React Doctor wants to audit the React code AI agents leave behind

React Doctor

React Doctor is an open source scanner for React projects that are getting more code from AI agents than humans can comfortably review line by line. It runs from the command line, reports issues across state, effects, performance, architecture, security, and accessibility, and can be wired into GitHub Actions for pull request feedback.

The short version

  • React Doctor is published by Million.co under an MIT license and lives at millionco/react-doctor on GitHub.
  • The quick start is npx react-doctor@latest, which runs an audit from a project root without a long setup step.
  • Its pitch is narrower than a general linter: catch React-specific trouble that may slip through when agents generate code quickly.
  • The tool supports agent setup, GitHub Actions annotations, and diff-focused scanning for pull requests.
  • Treat it as a second reviewer, not a verdict machine. Static analysis can point at suspicious code, but a team still has to decide what matters.

What happened

Million.co has released React Doctor, a static analysis tool with the blunt tagline: “Your agent writes bad React, this catches it.” The README says it scans React codebases for issues across state and effects, performance, architecture, security, and accessibility. It also says the tool works across common React environments, including Next.js, Vite, TanStack, React Native, and Expo.

The basic command is intentionally small: npx react-doctor@latest. After an audit, teams can run npx react-doctor@latest install to set up agent-facing guidance for tools such as Claude Code, Cursor, Codex, and OpenCode. There is also a GitHub Marketplace action for pull request annotations and comments.

The repository was created in February 2026 and, when checked on May 28, showed more than 11,000 GitHub stars, hundreds of forks, and an MIT license. Those numbers can move quickly, but they are enough to show that this is not a quiet side note in the React tooling world.

Why this is worth watching

React Doctor lands in a gap that many frontend teams are starting to feel. AI coding tools can generate components, hooks, and refactors fast. The slow part is figuring out whether the result quietly introduced a stale effect dependency, an accessibility miss, a performance trap, or an unsafe pattern that only shows up later.

Existing linters already catch plenty of mistakes. The interesting part here is the packaging: React Doctor talks like an audit tool for agent output, not a hand tuned rule set that a team spends a week configuring. That framing matters. If agents are going to submit more pull requests, teams will want cheap automated friction before a human reviewer spends attention.

For readers tracking developer tools, the IT & AI archive has more coverage of how coding agents are changing the review loop. React Doctor fits that same pattern: code generation is becoming normal, so code acceptance needs better guardrails.

React Doctor in practice

The first useful test is simple. Run React Doctor on a real project and read the false positives before wiring it into CI. A scanner that finds every possible smell can still waste a reviewer’s time if the signal is too noisy.

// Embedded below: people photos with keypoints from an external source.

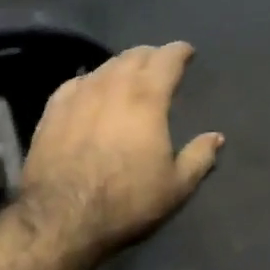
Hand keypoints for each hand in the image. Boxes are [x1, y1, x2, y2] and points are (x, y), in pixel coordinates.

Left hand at [19, 42, 223, 259]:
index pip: (167, 59)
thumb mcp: (176, 186)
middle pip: (134, 56)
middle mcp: (113, 86)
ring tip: (129, 74)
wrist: (61, 217)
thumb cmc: (126, 201)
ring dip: (122, 65)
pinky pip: (77, 82)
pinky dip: (92, 80)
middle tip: (160, 63)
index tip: (187, 52)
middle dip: (151, 55)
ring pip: (105, 66)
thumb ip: (199, 157)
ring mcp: (79, 94)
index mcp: (147, 98)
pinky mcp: (53, 109)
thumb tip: (216, 137)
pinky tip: (91, 89)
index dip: (179, 51)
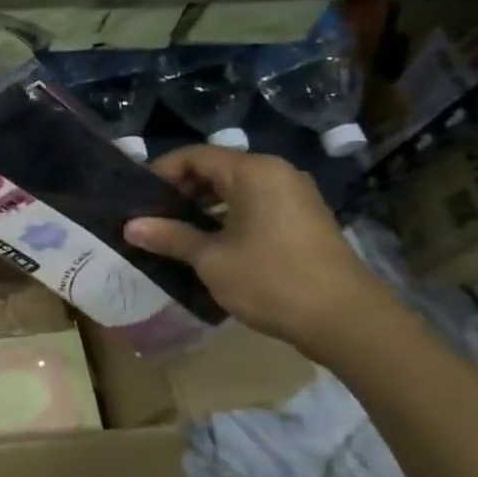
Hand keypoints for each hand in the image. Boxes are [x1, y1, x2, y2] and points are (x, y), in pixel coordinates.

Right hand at [123, 145, 390, 357]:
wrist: (347, 320)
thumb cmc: (271, 280)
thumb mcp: (211, 259)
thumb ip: (170, 236)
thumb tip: (130, 226)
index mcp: (253, 172)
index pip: (194, 156)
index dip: (160, 173)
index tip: (137, 199)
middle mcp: (276, 174)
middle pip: (216, 169)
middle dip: (180, 191)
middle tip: (151, 218)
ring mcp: (295, 196)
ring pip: (236, 190)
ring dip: (203, 207)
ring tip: (175, 234)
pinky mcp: (305, 220)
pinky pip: (256, 206)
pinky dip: (228, 218)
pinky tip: (211, 246)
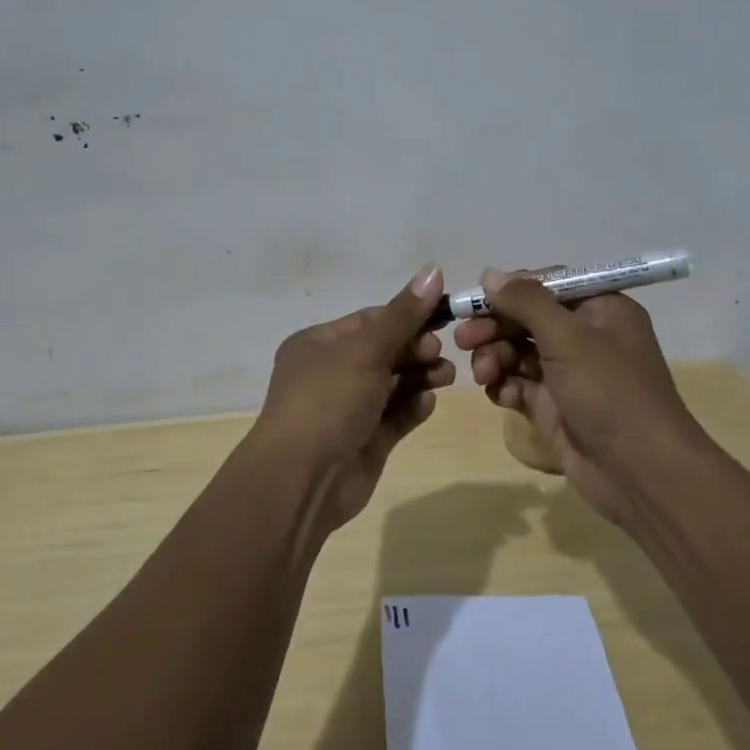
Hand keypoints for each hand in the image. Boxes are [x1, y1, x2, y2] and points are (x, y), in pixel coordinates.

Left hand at [251, 265, 456, 530]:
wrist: (302, 479)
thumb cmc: (328, 400)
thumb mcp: (366, 350)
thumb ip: (404, 314)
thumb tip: (434, 270)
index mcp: (318, 344)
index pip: (370, 321)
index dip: (406, 317)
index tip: (442, 317)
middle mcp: (331, 373)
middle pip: (383, 352)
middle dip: (415, 349)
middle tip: (440, 353)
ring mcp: (347, 409)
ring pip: (392, 384)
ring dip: (420, 376)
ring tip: (447, 376)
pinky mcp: (365, 441)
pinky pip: (395, 417)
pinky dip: (413, 407)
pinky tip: (429, 402)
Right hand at [453, 269, 699, 524]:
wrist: (641, 472)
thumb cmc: (609, 391)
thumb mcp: (568, 337)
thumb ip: (526, 302)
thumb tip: (489, 274)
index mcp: (600, 309)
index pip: (547, 286)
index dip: (510, 291)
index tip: (475, 301)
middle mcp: (585, 336)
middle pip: (527, 319)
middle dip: (495, 328)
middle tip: (464, 340)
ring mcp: (569, 374)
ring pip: (518, 352)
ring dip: (495, 358)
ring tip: (483, 375)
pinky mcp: (555, 407)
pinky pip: (520, 385)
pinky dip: (506, 386)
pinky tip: (500, 396)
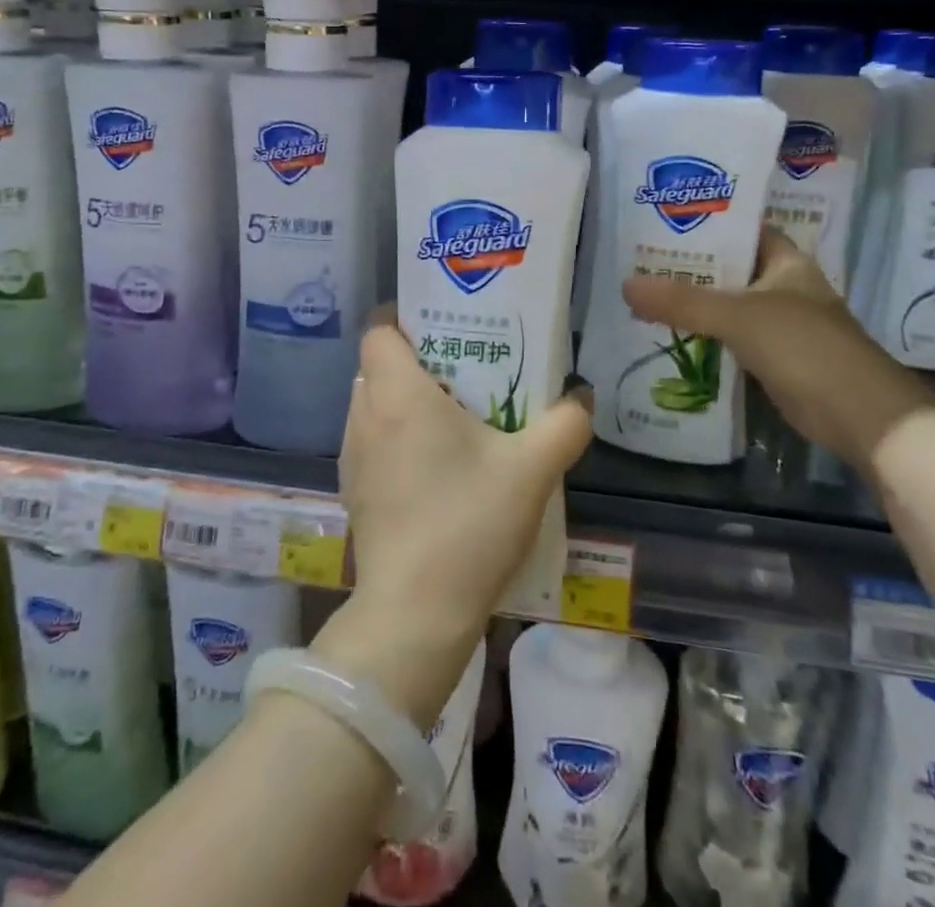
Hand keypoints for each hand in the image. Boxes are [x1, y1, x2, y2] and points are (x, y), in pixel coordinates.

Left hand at [317, 314, 592, 729]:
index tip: (444, 327)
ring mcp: (353, 457)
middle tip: (464, 370)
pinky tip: (436, 467)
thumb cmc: (468, 524)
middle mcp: (365, 416)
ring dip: (406, 401)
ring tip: (454, 416)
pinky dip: (396, 438)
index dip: (405, 319)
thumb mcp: (532, 469)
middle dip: (417, 360)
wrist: (414, 615)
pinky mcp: (354, 492)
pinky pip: (372, 441)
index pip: (379, 329)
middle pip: (378, 365)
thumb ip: (565, 424)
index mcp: (397, 394)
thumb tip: (581, 397)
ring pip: (373, 404)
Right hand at [621, 226, 934, 477]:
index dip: (706, 222)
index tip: (662, 220)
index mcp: (786, 261)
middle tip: (638, 259)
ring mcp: (780, 323)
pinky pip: (730, 336)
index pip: (742, 229)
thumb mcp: (739, 316)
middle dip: (689, 266)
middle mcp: (783, 286)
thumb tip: (626, 285)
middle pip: (729, 268)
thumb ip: (683, 301)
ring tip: (643, 292)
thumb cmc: (804, 346)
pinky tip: (669, 333)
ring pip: (727, 304)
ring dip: (693, 302)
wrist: (859, 415)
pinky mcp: (773, 357)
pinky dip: (704, 334)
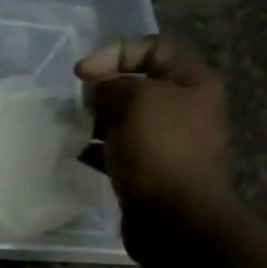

The safer rollout is report-only mode on a few pull requests, then diff scanning for changed files once the team understands the output. The GitHub Action is the obvious place to start because reviewers already live inside pull requests. If the tool catches repeated issues, move those categories into a stronger policy. If a category is mostly noise, keep it as advisory or turn it off if the tool allows that path.

This is especially relevant for teams using agents to touch React Native, Expo, or Next.js code. Those stacks have enough framework-specific behavior that a generic code review checklist often misses practical UI bugs.

What Hacker News readers are arguing about

There is a Hacker News submission for React Doctor, but it had no comments when checked through the public HN APIs. That means there is no real thread to summarize yet.

The absence of debate is its own small warning. React developers should judge the tool on runs against production code, not on launch-day voting. The questions worth asking are concrete: How many findings are actionable? Does it duplicate ESLint, TypeScript, or existing React rules? Can it explain issues well enough for a junior developer or an agent to fix them safely?

The practical read

React Doctor is worth a trial if AI coding tools are already producing React changes in your repo. Start with npx react-doctor@latest on a branch, save the report, and compare the findings with issues your team has actually seen in reviews.

Do not make it a required CI gate on day one. Put it beside ESLint and TypeScript first. If React Doctor repeatedly catches issues that your current checks miss, then promote the narrow categories that proved useful. That is the boring path, but it is also how static analysis becomes part of a workflow instead of another dashboard nobody trusts.